I told him he should come, but to leave the pitchfork behind.
“Welcome. Maybe bring a mechanical keyboard and a latte,” I responded. “Pull up a chair. You can share my cube. Look at these beige walls.”
They’re either beige or brown, nobody cares. “Just pull up your chair and set to hammering away on that keyboard. Nobody starts out an expert. We all start as beginners. Then we take one step at a time.”
They’re coming for me with pitchforks, I’m told. You can’t eat money, but you can eat the rich. Wait, what? Isn’t that cannibalism?
We have cokes in the fridge. We have red vines. Don’t eat too many or your head will get kind of buzzy. Remember to exercise every day, or most days, or at least sometimes. Or at least intend to exercise.
Wear an N95 mask when the sky turns red and the ash starts to settle on your car. Run an air purifier in your bedroom so you can sleep through through the night as the forests burn, as the ocean boil, as the industrial revolution shifts into the age of intelligent machines.
Try to sleep through the night as they march from the villages and farms with pitchforks in hand, rage in their hearts. These poor, confused people.
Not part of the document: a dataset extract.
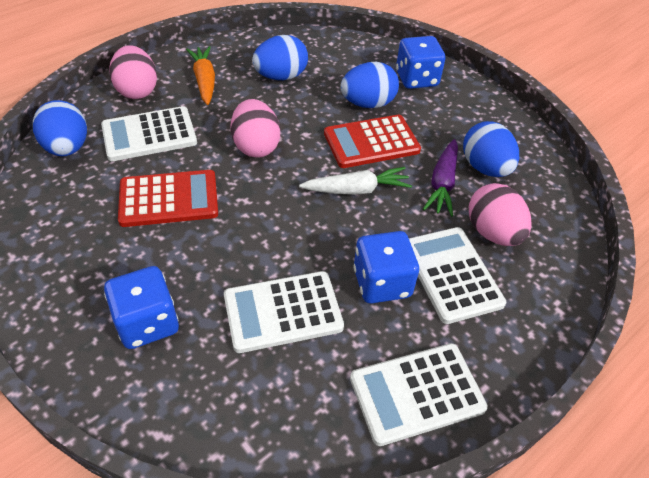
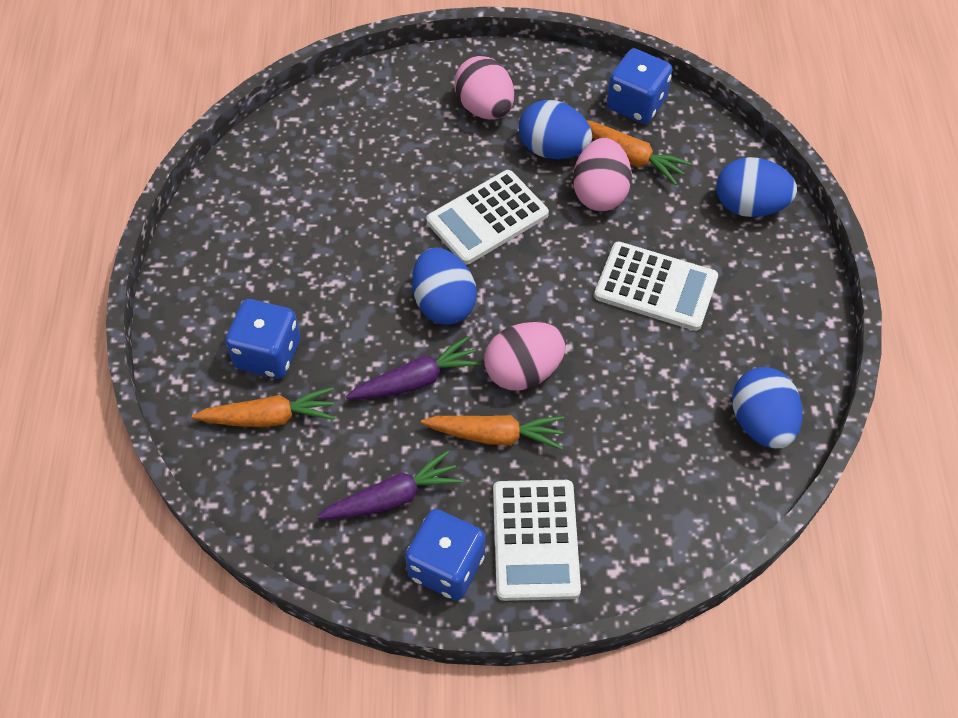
orange carrot: 1 -> 3
purple carrot: 1 -> 2
red calculator: 2 -> 0
white calculator: 4 -> 3
white carrot: 1 -> 0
“Where’s the hay?” They seem to be asking, implicitly, with their forks.
“The hay? You want hay? Make hay while the sun shines,” the stock-broker told me twenty years ago, as he cashed-in my seed-fortune to buy Nortel (went bankrupt) because, “we like Nortel.”
That’s not true; you just like money. This is my personal pitchfork moment. Who’s stealing from whom? I’m just here banging away on my keyboard, moving bits from one end of the hard drive to the other. A well-compensated bit reorganizer.
You don’t like it?
Put down your pitchfork and pick up a craft. Learn to write or code or create. It’s free. It’s all free. It’s all online. It’s one click away from that newsfeed your eyeballs are locked into. It’s one click away from this comment thread where you’re threatening to eat me alongside that can of black beans you stored the last time you thought the world was going to end.
The world is not ending. It’s getting hotter, and colder, and more volatile because we’ve been releasing millions of years of ancient sunshine into the atmosphere. There’s nothing wrong with that; it’s just what’s happening.
So come, but bring a screwdriver, or a wrench, or some new ideas. But leave the pitchfork at home. It’s not because I don’t like pitchforks; they look cool on the wall and all. But bring something useful like some engineering skills or your favorite poem or a drawing you did of your dog.
Look, there’s no need for pitchforks. Also, I’m pretty sure I don’t taste that great anyway.